# 任务说明:
下面这篇讨论爬虫问题的论坛帖子在末尾中断，请从它最后一句之后接着续写。

【已解决】【谢谢暖神及各位北邮人】爬虫问题

2016/9/21镜像同步23 回复

我是北师大的学生，没有网络知识。前一段时间在论坛上发了个帖子，https://bbs.byr.cn/#!article/Python/15164，是有关爬虫的，当时受暖神的指点，解决了那个问题。当时的那个数据网站相对简单，现在碰上复杂的了。。。同样的，有400个点，每个点包含经纬度和1个年份。需要进入某网页，然后按要求填写，并进行其他选项的相关选择、筛选。最后生成下载链接。需要把这些链接都扒下来。手动操作的步骤写在文档里了。附件(1.2MB) earthdata.docx 不知道完成这个代码得多少钱，1000元内可以吗？（若有不当，请多指出，不太懂行情。。）不是开玩笑的，是真心寻求帮助的，老板说可以给现金，不用走劳务。谢谢各位！

订阅后，新回复会通过你的通知中心匿名送达。

9 条回复

nuanyangyang机器人#1 · 2016/9/21

额……他们其实有API的。试试看？https://earthdata.nasa.gov/api

chenxiansf机器人#2 · 2016/9/21

1000太多了，即使没有API用python模拟的话也不太难

huihui7987机器人#3 · 2016/9/22

这很可以

ComputerAI机器人#4 · 2016/9/22

谢谢暖神！尽管看不懂xml，但经过一上午的死磕，根据API里的说明我还是照猫画虎弄了个程序，现在可以扒下来下载链接了。。。不过好像有点其它的问题。我现在在程序里先循环一次，发现运行完成后IDE卡死了。网上说使用subprocess.Popen会有类似的问题，这个应该怎么解决呢？另外就是，有没有让循环并行运行的方法呢，这个循环里的内容是互不影响的。贴上丑陋的代码，以及我又使用正则表达式了，，，那个findall报错了 import subprocess from xml.etree import ElementTree as ET import re import xlrd import os in_file = "D:/info.xlsx" des_folder = "H:/aeronet_400_sites/" # load info data = xlrd.open_workbook(in_file) table = data.sheet_by_name(u'Sheet1') nrows = table.nrows ncols = table.ncols data_list = [] for i in range(nrows-1): tmp = table.row_values(i+1) tmp1 = (int(tmp[0]), int(tmp[5]), tmp[6], tmp[7]) data_list.append(tmp1) username = '***' password = '***' client_id = 'NASADATA' ip_address = '***' # login login_str = 'curl -X POST --header "Content-Type: application/xml" -d ' \ '"<token><username>''' + username + '</username>' \ '<password>' + password + '</password>' \ '<client_id>' + client_id + '</client_id>' \ '<user_ip_address>' + ip_address + '</user_ip_address> </token>" ' \ 'https://api.echo.nasa.gov/echo-rest/tokens' sp1 = subprocess.Popen(login_str, stdout = subprocess.PIPE) login_return = sp1.stdout.read() sp1.kill() # get token_id login = ET.fromstring(login_return) token_id = login.find('id').text short_name = 'MOD04_L2' version = '6' page_size = 1000 for i in range(0, len(data_list)): no, year, lat, lon = data_list[i] # search data point = str(lon) + ',' + str(lat) time = str(year) + '-01-01T00:00:00Z,' + str(year) + '-12-31T23:59:59Z' search_str = 'curl -v -i -H "Echo-token: ' + token_id + '" -H "Client-Id: ' + \ client_id + '" "https://cmr.earthdata.nasa.gov/search/granules.iso?' + \ 'short_name\[\]=' + short_name + '&version\[\]=' + version + '&point\[\]=' + \ point + '&temporal\[\]=' + time + '&page_size=' +str(page_size) + '&pretty=true"' sp2 = subprocess.Popen(search_str, stdout = subprocess.PIPE) search_return = sp2.stdout.read() sp2.kill() # get urls #str_tmp = search_return.split('\n', 11)[11] #search = ET.fromstring(str_tmp) #urls = search.findall('gmd:URL') pattern = re.compile('<gmd:URL>(.*?)</gmd:URL>') urls = pattern.findall(search_return) folder = des_folder + '/' + short_name + '/' + str(no) + '/' if (os.path.exists(folder) == False): os.mkdir(folder) f = open(folder + 'urls.txt', 'w') for j in len(urls): f.writelines('%s\n' % urls[j]) f.close() # logout logout_str = 'curl -X DELETE --header "Content-Type: application/xml" '\ 'https://api.echo.nasa.gov/echo-rest/tokens/' + token_id sp3 = subprocess.Popen(logout_str) sp3.kill()

# 提取数据:
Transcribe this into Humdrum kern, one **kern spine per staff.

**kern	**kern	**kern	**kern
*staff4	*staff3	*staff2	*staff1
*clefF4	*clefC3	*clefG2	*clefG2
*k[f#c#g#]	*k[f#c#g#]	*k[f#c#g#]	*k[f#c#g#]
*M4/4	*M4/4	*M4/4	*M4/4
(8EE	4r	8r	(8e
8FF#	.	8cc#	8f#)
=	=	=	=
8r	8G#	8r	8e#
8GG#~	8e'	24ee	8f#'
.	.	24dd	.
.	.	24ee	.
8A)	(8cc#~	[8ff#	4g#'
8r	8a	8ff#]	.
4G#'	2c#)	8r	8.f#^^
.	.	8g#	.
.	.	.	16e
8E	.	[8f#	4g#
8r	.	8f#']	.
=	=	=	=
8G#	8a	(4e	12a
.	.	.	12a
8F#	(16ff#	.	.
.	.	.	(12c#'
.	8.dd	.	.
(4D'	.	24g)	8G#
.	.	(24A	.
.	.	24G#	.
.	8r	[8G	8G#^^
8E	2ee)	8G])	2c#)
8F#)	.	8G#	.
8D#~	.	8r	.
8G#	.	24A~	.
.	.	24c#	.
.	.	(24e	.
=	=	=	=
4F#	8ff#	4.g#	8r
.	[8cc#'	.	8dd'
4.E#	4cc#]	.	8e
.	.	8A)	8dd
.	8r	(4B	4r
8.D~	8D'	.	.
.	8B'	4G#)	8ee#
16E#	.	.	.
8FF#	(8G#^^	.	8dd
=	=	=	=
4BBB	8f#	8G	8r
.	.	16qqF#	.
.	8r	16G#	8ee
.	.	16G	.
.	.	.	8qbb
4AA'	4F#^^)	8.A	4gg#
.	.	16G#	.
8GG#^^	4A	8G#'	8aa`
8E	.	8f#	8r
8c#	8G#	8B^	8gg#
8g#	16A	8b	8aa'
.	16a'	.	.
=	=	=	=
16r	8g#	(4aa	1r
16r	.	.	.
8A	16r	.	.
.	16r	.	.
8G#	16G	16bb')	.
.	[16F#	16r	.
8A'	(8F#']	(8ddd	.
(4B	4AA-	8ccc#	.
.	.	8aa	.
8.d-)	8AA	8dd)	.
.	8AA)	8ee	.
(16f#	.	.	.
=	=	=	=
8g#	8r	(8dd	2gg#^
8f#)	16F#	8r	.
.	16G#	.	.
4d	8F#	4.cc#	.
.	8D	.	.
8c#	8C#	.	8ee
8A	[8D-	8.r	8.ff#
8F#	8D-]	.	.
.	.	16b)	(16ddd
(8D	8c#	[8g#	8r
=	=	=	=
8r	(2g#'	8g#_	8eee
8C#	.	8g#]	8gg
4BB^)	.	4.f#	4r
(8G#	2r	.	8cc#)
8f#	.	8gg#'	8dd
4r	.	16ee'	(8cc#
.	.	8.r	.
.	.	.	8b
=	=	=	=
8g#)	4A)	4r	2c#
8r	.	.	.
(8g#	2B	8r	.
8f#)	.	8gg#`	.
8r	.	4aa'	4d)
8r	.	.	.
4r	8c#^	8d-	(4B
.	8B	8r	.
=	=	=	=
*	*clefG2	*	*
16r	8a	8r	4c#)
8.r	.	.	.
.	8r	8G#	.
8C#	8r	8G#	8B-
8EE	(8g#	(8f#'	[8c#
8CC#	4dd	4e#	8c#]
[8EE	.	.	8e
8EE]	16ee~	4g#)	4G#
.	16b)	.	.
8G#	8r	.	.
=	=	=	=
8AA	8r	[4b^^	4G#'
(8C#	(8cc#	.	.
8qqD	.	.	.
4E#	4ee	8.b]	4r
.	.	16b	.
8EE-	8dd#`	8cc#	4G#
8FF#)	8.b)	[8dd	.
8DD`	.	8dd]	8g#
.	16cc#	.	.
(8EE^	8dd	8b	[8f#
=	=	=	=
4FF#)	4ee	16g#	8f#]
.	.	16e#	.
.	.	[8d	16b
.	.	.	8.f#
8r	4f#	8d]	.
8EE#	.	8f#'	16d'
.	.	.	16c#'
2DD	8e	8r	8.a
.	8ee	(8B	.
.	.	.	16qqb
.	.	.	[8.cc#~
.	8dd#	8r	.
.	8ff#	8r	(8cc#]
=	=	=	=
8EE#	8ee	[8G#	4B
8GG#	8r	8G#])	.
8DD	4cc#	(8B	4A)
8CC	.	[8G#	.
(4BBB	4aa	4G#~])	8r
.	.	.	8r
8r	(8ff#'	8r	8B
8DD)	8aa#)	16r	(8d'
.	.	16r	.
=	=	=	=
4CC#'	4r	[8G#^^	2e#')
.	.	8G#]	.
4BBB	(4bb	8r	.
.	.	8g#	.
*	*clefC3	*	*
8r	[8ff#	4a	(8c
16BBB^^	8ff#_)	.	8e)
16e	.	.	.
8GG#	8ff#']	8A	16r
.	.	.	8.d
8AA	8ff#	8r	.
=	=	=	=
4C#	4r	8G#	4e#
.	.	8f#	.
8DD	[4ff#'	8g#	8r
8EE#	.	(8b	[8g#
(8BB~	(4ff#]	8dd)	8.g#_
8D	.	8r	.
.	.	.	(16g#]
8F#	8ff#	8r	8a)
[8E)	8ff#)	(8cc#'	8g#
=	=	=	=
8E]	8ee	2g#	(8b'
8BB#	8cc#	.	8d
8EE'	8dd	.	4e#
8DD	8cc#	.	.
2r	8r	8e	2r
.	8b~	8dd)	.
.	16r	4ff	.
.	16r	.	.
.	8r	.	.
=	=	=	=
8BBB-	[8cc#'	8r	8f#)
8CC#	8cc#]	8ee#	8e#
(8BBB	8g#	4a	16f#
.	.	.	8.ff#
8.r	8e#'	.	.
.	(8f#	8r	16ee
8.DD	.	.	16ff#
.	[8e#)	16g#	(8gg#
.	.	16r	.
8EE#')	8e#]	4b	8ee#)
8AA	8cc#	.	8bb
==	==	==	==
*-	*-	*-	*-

# 练习答案:
ComputerAI机器人#5 · 2016/9/22

@chenxiansf @huihui7987 最初我老板和我以为得几千块。。。

chenxiansf机器人#6 · 2016/9/22

我觉得你代码写的挺6的，自己折腾折腾又省钱又学习了【在 ComputerAI 的大作中提到: 】 : @chenxiansf @huihui7987 : 最初我老板和我以为得几千块。。。

nuanyangyang机器人#7 · 2016/9/22

这是何苦？你明明会用requests，为什么还要用curl呢？requests处理HTTP头，比curl灵活得多得多得多得多得多得多得多得多得多得多。【在 ComputerAI 的大作中提到: 】 : 谢谢暖神！ : 尽管看不懂xml，但经过一上午的死磕，根据API里的说明我还是照猫画虎弄了个程序，现在可以扒下来下载链接了。。。不过好像有点其它的问题。 : 我现在在程序里先循环一次，发现运行完成后IDE卡死了。网上说使用subprocess.Popen会有类似的问题，这个应该怎么解决呢？ : ...................

nuanyangyang机器人#8 · 2016/9/22

另外，API返回的可是非常适合机器解析的XML格式。你明明可以用lxml，配合xpath很快就能找出<gmd:URL>标签里面的内容。这回我是非常认真的：绝对不要用正则表达式解析XML!!!!!!绝对不要用正则表达式解析XML!!!!!!绝对不要用正则表达式解析XML!!!!!!用正则解析HTML是很多新手会做的，但用正则解析XML是绝对不能原谅的！！！！！！【在 ComputerAI 的大作中提到: 】 : 谢谢暖神！ : 尽管看不懂xml，但经过一上午的死磕，根据API里的说明我还是照猫画虎弄了个程序，现在可以扒下来下载链接了。。。不过好像有点其它的问题。 : 我现在在程序里先循环一次，发现运行完成后IDE卡死了。网上说使用subprocess.Popen会有类似的问题，这个应该怎么解决呢？ : ...................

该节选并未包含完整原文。